[Chart understanding data]
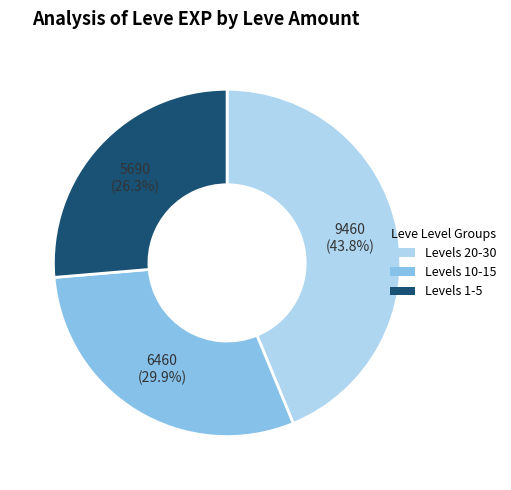

Count the number of slices in the pie.

3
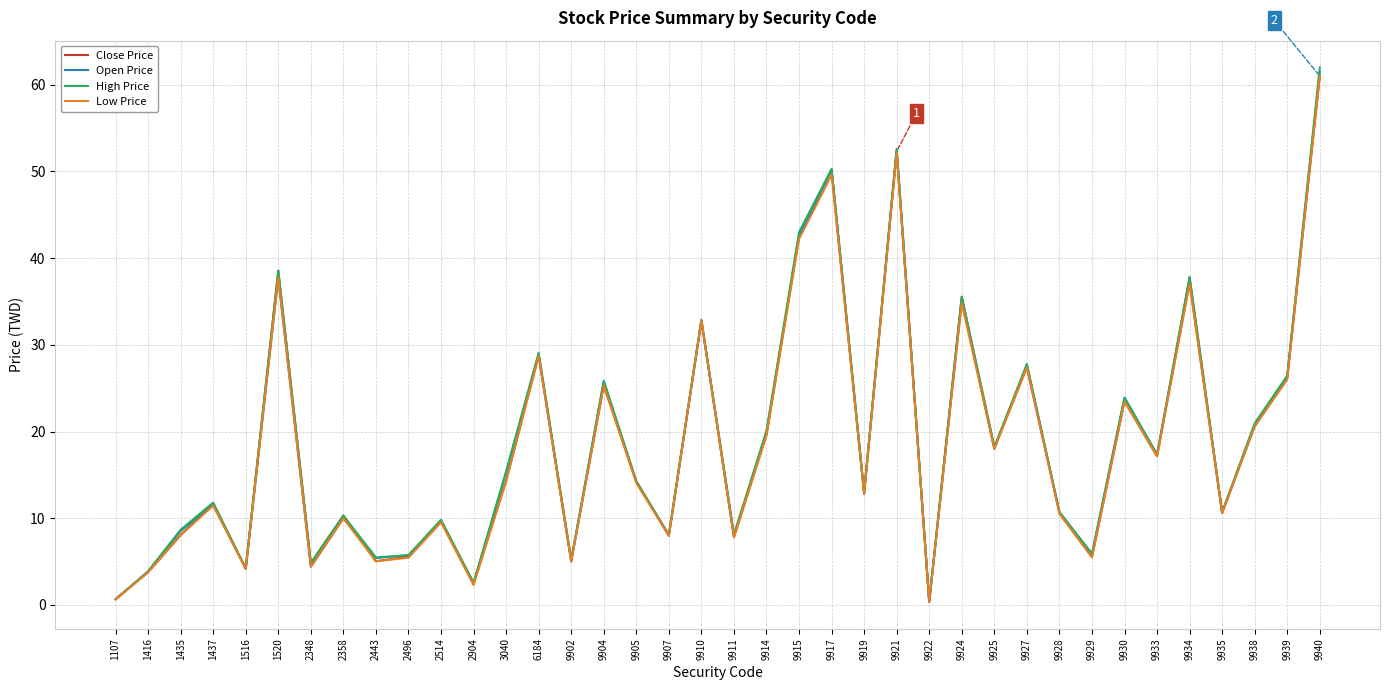

Is it true that Close Price equals 6.0 at 9930?

False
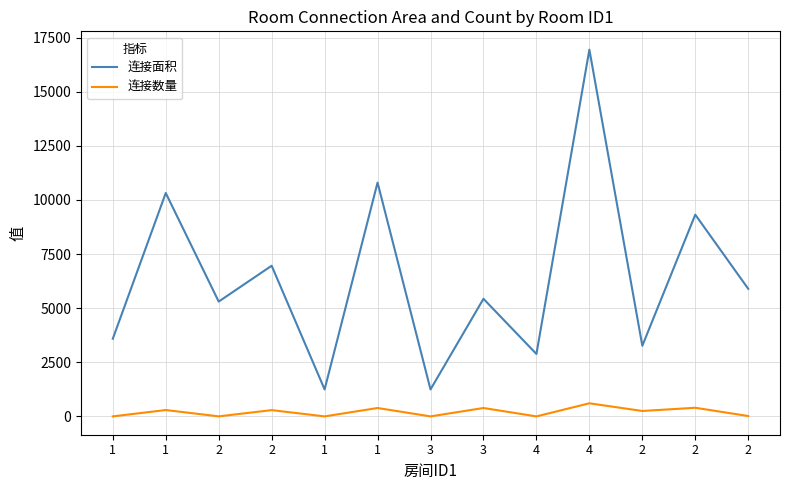

Does the chart display data point markers on the line(s)?

No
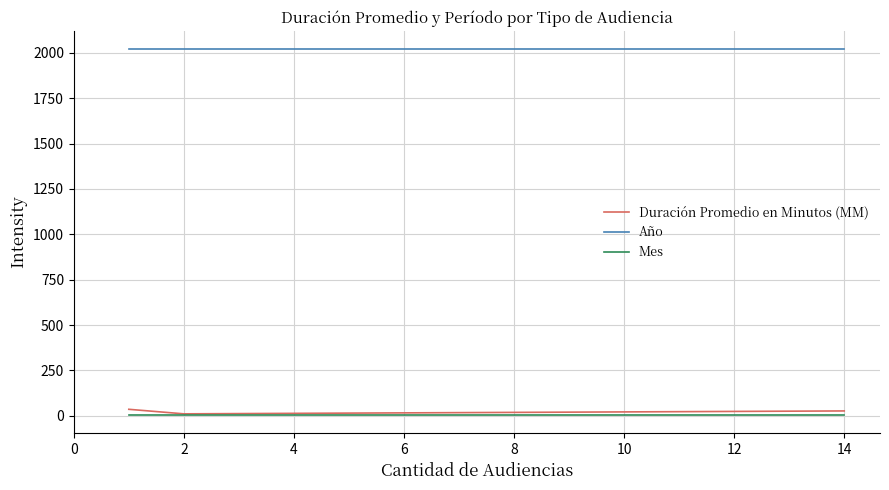

Which series has the largest total across all categories?

Año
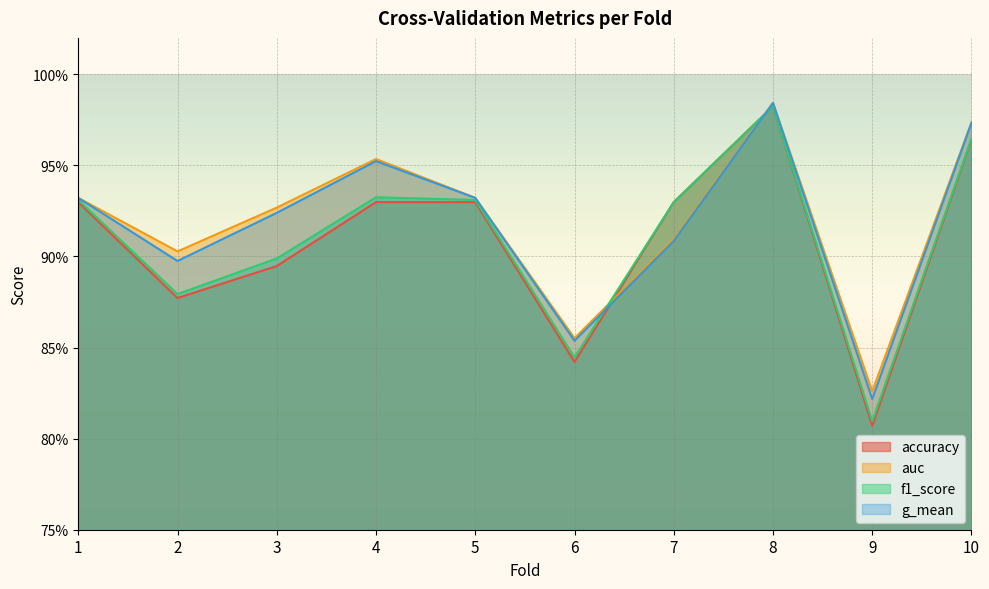

Is it true that g_mean equals 0.3 at 1?

False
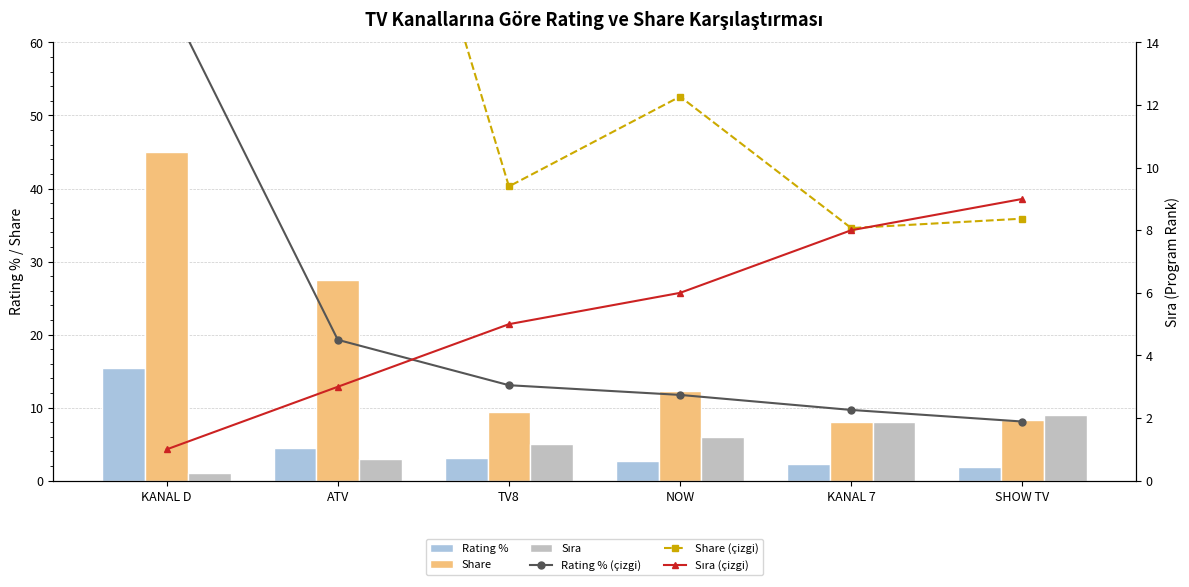

At which category is the sum across all series the highest?

KANAL D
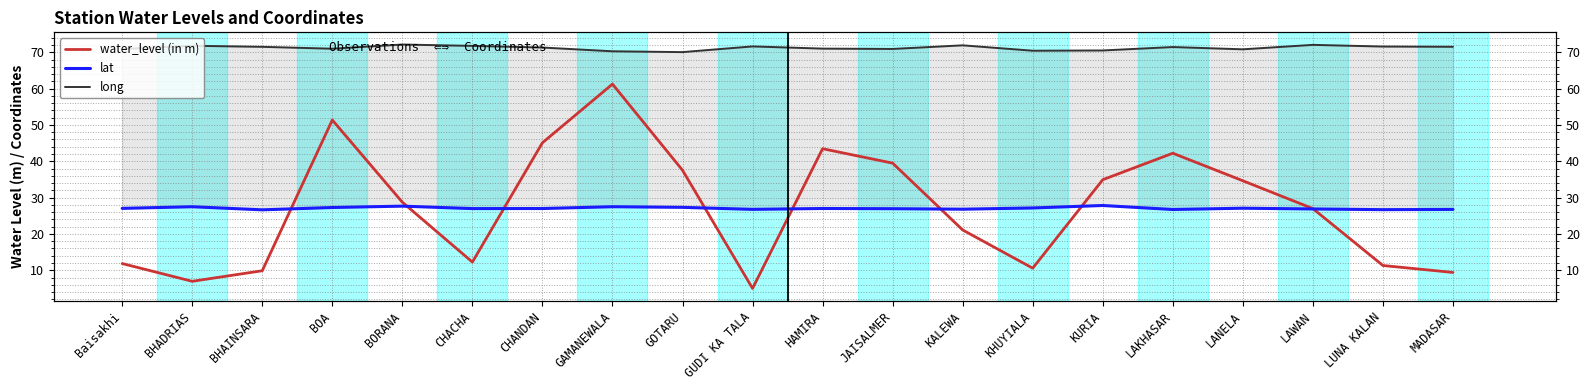

Which series has the largest total across all categories?

long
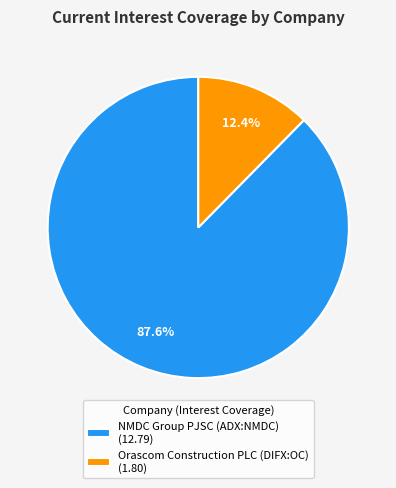

How many segments does this pie chart have?

2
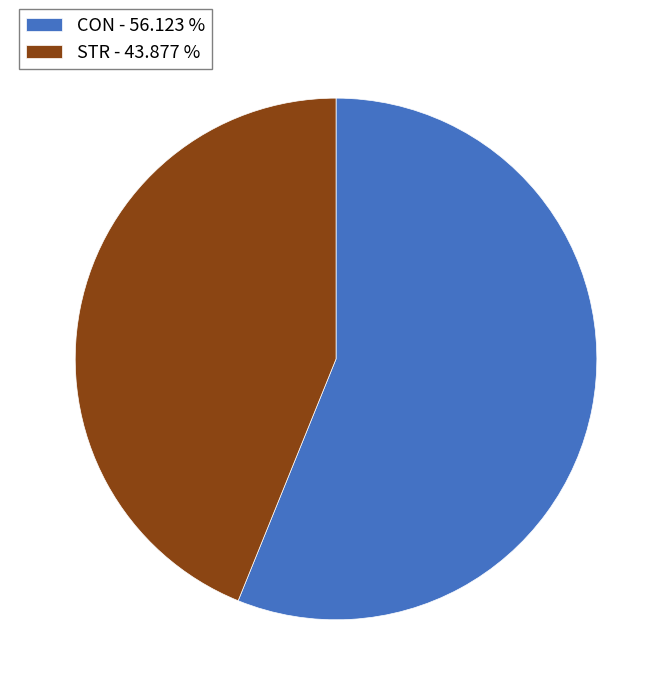

Approximately how many times larger is the value at STR - 43.877 % compared to CON - 56.123 %?

0.8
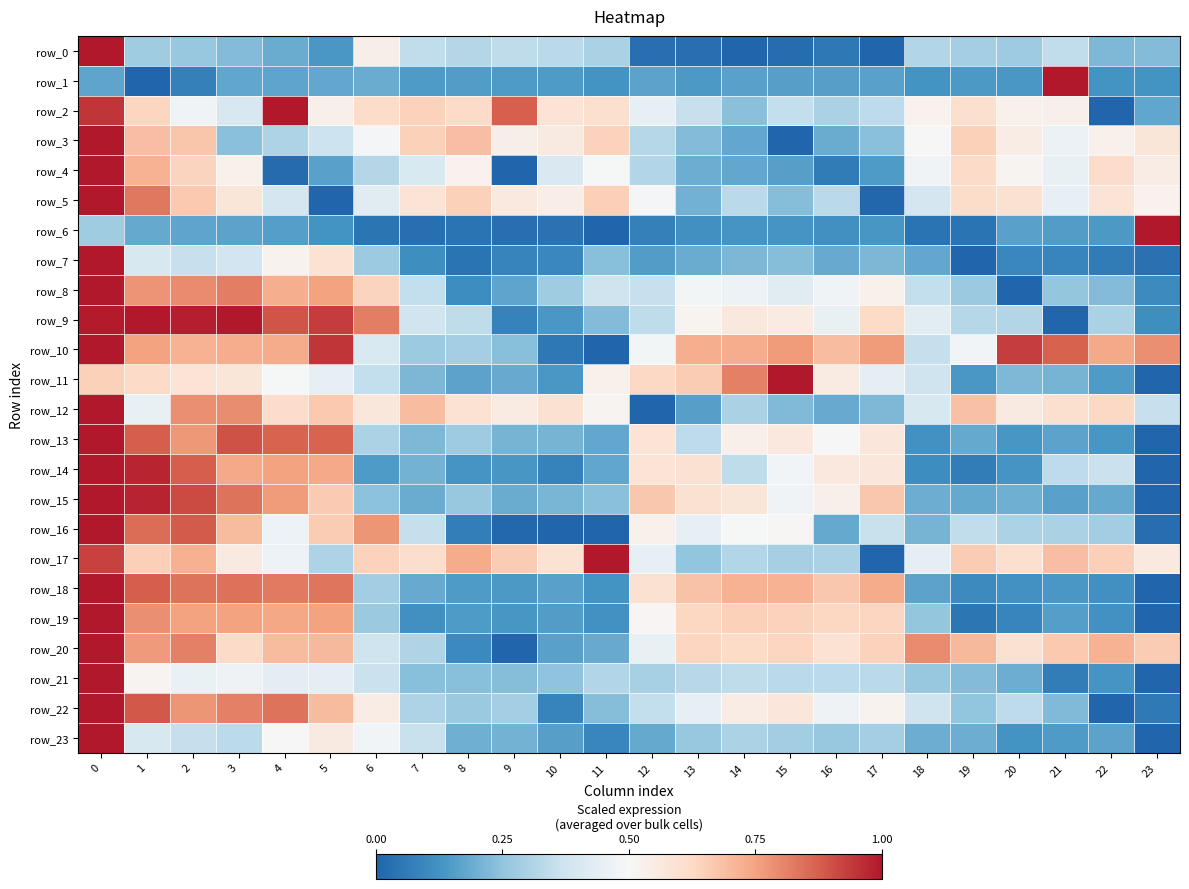

What is the sum of all row_5 values?

11.6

## Problem to work on:
Please quote the rows from the line containing "Is it true that g_mean equals 0.3 at 1?" through the end of the rows, with both ends included and the pictures left out.

## Solution:
Is it true that g_mean equals 0.3 at 1?

False

At which category is the sum across all series the highest?

KANAL D

Which series has the largest total across all categories?

long

How many segments does this pie chart have?

2

Approximately how many times larger is the value at STR - 43.877 % compared to CON - 56.123 %?

0.8

What is the sum of all row_5 values?

11.6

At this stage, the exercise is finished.